The 2018 Afro-barometer survey that tried to establish whether “South Africans are prepared to confront climate change” found, amongst others, that 54% of South Africans had never heard of climate change. While the survey found that particularly rural residents and citizens without a formal education were likely to be unaware of the phenomenon, 37% of people with post-secondary education had also not heard of climate change.  This meant that millions of South Africans who are the most vulnerable to the impacts of climate change are the least informed.  An additional finding was that although 53% of South Africans who had heard of climate change said it was making life worse, only about half believed it needed to be stopped. Far fewer thought they could do “a lot” (20%) or even “a little bit” (15%) to help fight it.

“It is our intention to change this situation. We want all our citizens to understand that climate change, loss of bio-diversity and environmental degradation are happening now; that these phenomena are highly undesirable; that we as human beings are primarily responsible and most importantly; that we can do something and we can do it now,”  said the Minister. 

An environmentally literate society is one where everyone has the understanding, skills and motivation to make responsible decisions that consider her or his relationships to natural systems, communities and future generations.
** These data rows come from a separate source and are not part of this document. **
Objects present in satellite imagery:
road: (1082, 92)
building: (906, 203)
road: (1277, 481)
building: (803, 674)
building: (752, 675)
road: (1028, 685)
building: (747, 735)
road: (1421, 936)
The Minister said if one believes that sustainable development is only possible if it is underpinned and informed by an environmentally literate society, then it is not just about making scientific evidence more available, accessible, clear, relevant and reliable for policy-makers. It’s about making it more available, accessible, clear, relevant and reliable for everyone.

Ms Creecy said in the medium to long term, government would only be able to develop and implement progressive environmental policy in a receptive environment. 

She emphasised the importance of evidence-based policy-making, saying it was unfortunate that “across the world we are witnessing the blatant disregard and/or arrogant gainsaying of science by some of the planet’s most powerful people”.

“This requires that all of us take steps to re-affirm the centrality of evidence based policy-making in our own discourse,” she said.  It is important to note that evidence is made up of a range of components – not only scientific – and it is never used in isolation”.

The government believed that policies based on evidence were more likely to be better informed, more effective and cost-efficient than policies that are formulated through typical time- and politically-constrained processes without evidence input.

“Without abdicating our own responsibility, and running the risk of sounding trite, I want to argue that making environment, biodiversity and climate issues everyone’s issue everyone’s issue, is not the work of one government department, it is the work of the nation,” she said.

Minister Creecy called on the research community to identify, explore, forge, create, operationalise, inspire and inform the societal partnerships that are needed to secure an environmental future for all.